Let
$$
A:\mathbb R^n\to \mathbb R^{n\times n}
$$
where $A(x)$ is symmetric for any $x=(x_1,..,x_n)$. $$A(x) = A_0+x_1A_1+x_2A_2+…x_nA_n$$ and all $A$ is positive semidefinite.
Consider
$$
\underset{x\in\mathbb R^n}{\rm minimize}~ \lambda_{\rm max}(A(x))
$$
I would like to show that $\lambda_{\rm max}(A(x))$ is Lipschitz continuous but not differentiable.
Attempt:
It is Lipschitz since $\lambda_{\rm max}(A(x))$ is equal to $\|A(x)\|_2$ (is this true?).

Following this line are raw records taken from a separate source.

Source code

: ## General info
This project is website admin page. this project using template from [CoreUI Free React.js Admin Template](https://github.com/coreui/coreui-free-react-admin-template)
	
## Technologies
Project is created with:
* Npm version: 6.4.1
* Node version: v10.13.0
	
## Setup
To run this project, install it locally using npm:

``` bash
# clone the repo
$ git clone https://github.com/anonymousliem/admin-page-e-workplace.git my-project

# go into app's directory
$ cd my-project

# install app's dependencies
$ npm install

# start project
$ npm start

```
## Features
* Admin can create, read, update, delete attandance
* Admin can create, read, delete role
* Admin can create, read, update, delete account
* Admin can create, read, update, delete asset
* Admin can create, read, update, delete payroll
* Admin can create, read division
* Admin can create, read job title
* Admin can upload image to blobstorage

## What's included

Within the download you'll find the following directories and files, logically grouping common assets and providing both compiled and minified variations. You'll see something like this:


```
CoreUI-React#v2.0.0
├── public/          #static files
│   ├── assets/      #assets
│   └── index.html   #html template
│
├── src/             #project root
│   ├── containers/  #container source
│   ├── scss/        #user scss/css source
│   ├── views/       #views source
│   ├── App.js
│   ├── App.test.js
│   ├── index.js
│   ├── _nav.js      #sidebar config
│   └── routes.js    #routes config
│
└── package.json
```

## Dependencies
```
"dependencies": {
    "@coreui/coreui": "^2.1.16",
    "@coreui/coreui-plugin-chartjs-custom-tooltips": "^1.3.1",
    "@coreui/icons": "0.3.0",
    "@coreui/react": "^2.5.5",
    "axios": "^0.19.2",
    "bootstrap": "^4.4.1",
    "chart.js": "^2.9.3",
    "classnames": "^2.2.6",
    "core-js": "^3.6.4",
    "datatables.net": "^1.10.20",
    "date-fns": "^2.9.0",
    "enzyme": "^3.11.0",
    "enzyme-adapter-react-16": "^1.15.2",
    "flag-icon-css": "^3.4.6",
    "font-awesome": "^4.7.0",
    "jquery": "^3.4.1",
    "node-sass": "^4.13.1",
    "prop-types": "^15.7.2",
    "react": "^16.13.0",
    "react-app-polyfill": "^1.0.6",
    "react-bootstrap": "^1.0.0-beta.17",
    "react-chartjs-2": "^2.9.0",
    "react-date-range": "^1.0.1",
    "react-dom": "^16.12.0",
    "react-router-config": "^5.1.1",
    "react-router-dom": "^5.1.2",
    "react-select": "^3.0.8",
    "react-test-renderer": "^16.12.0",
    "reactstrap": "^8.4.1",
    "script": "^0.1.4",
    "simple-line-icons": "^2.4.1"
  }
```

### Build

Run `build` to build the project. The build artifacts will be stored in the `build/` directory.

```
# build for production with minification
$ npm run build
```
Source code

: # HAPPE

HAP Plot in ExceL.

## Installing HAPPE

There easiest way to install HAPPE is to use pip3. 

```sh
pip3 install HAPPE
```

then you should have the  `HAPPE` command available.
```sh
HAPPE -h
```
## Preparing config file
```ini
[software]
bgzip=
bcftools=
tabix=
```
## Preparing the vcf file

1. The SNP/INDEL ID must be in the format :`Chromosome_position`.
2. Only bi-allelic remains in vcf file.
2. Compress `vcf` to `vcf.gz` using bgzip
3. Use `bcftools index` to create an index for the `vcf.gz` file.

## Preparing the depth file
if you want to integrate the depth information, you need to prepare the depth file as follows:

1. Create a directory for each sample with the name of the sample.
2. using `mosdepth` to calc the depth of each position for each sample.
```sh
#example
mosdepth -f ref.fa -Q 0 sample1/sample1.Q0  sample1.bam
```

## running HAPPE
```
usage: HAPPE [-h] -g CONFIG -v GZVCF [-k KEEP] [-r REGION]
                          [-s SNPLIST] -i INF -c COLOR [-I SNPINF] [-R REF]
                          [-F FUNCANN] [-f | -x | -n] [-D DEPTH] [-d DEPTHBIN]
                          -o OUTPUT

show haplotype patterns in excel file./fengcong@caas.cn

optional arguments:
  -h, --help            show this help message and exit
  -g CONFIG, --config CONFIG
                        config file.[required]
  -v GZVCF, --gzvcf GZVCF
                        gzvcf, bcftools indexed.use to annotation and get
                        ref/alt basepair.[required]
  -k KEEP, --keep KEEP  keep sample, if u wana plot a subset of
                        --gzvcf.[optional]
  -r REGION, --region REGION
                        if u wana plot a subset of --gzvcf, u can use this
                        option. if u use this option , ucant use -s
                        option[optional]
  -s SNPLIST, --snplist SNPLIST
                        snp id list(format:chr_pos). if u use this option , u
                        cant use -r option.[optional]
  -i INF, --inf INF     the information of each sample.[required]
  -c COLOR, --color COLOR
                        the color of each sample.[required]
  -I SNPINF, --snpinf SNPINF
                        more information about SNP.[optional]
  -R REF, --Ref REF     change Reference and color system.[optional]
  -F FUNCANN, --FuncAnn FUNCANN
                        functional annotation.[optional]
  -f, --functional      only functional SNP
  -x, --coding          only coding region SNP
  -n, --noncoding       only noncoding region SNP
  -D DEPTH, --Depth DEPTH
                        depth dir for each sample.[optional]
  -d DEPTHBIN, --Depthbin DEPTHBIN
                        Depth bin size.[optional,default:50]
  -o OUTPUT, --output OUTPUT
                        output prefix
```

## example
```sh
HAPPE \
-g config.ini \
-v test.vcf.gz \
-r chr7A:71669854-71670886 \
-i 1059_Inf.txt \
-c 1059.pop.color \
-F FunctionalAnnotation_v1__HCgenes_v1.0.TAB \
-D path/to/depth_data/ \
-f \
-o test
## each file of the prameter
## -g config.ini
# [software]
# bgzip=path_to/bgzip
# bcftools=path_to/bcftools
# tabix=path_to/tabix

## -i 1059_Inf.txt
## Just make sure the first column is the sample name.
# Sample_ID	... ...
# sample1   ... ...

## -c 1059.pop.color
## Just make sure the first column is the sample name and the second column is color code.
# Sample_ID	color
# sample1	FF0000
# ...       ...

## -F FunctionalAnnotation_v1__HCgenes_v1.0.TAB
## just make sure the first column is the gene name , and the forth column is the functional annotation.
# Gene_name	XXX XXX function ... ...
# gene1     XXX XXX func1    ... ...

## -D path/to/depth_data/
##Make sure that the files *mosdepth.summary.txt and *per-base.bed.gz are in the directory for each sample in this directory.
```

Does the non-differentiability also follow from this fact?
Best Answer
We'll show that the $A\mapsto ( \lambda_1, \ldots, \lambda_n)$ from hermitian $n\times n$ matrices to the eigenvalues in decreasing order is Lipschitz. ( One can choose specific norms on both sides but that won't affect the statement).
First, let us show that if $A \preceq B$ ( the semidefinite order, meaning $B- A \succeq 0$ ) then the $k$th eigenvalue of $A$ is $\le $ the $k$-th eigenvalue of $B$, that is $\lambda_k(A) \le \lambda_k(B)$, for all $1 \le k \le n$. Indeed, there exists an $n-k+1$-dimensional subspace $V_1$ of $\mathbb{C}^n$ such that for every vector $x$ in that subspace we have $\langle A x, x \rangle \ge \lambda_k(A) \cdot ||x||^2$, and there exists a $k$-dimensional subspace $V_2$ of $\mathbb{C}^n$ such that for every vector $x$ in that subspace we have $\langle B x, x \rangle \le \lambda_k(B) \cdot ||x||^2$. These two subspaces have a non-zero intersection, let $0 \ne x \in V_1 \cap V_2$. We have $$\lambda_k(A) \cdot ||x||^2 \le \langle A x, x \rangle \le \langle B x, x \rangle \le \lambda_k(B) \cdot ||x||^2$$ and so $\lambda_k(A) \le \lambda_k(B)$.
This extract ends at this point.